Task requirements: Everything in the data below is left aside except the lines from the one containing "focal_35mm: 47" through the one containing "f_number: 1.9"; repeat those exactly.
★ ★ ★
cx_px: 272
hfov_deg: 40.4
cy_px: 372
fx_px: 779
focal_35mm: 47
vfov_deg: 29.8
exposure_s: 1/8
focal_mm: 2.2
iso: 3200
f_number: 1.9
★ ★ ★
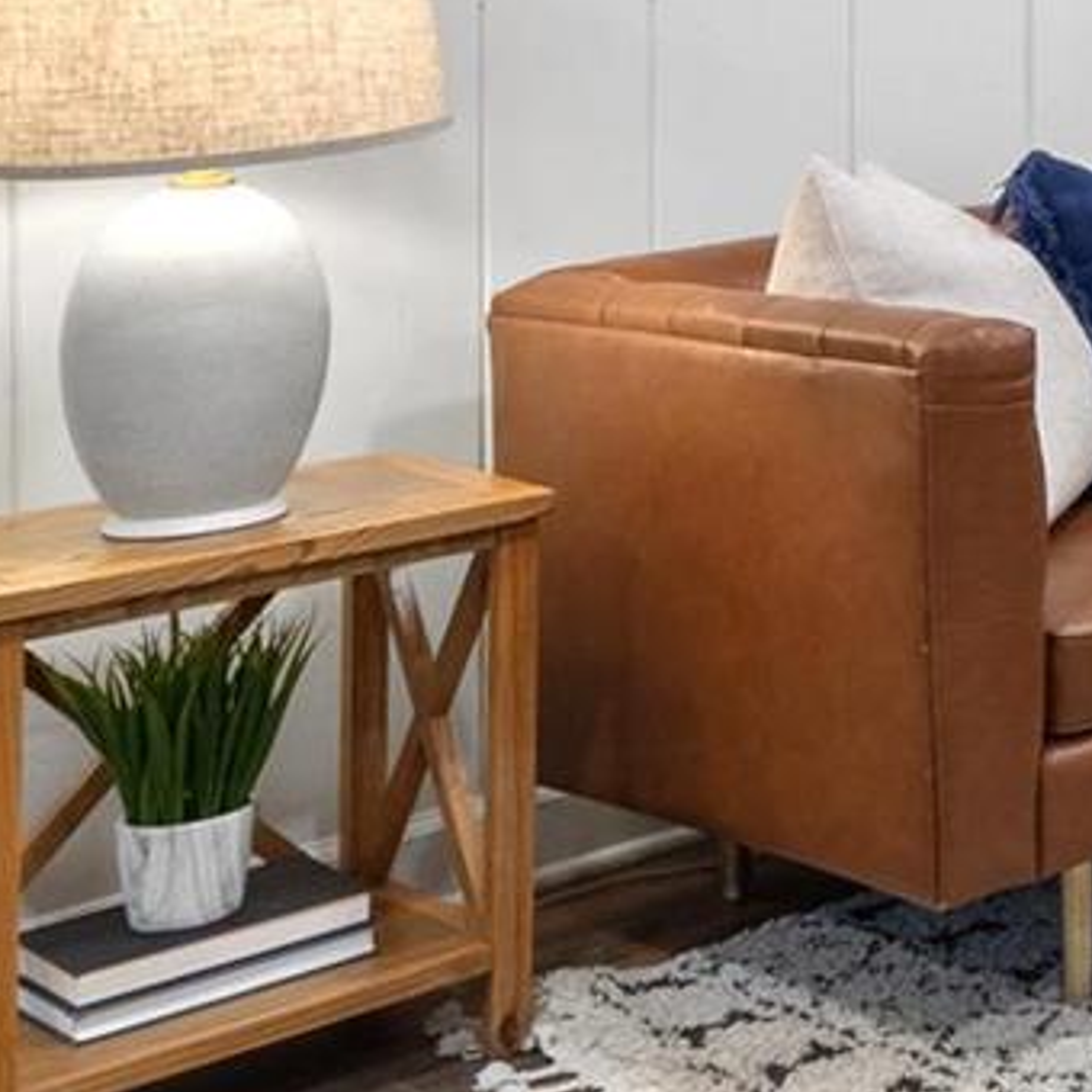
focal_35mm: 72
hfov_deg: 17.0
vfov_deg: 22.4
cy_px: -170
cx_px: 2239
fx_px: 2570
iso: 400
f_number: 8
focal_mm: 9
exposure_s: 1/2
★ ★ ★
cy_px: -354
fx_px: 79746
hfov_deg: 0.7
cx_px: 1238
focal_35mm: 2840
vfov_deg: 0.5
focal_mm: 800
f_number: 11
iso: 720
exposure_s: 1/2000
★ ★ ★
Written solution:
focal_35mm: 47
vfov_deg: 29.8
exposure_s: 1/8
focal_mm: 2.2
iso: 3200
f_number: 1.9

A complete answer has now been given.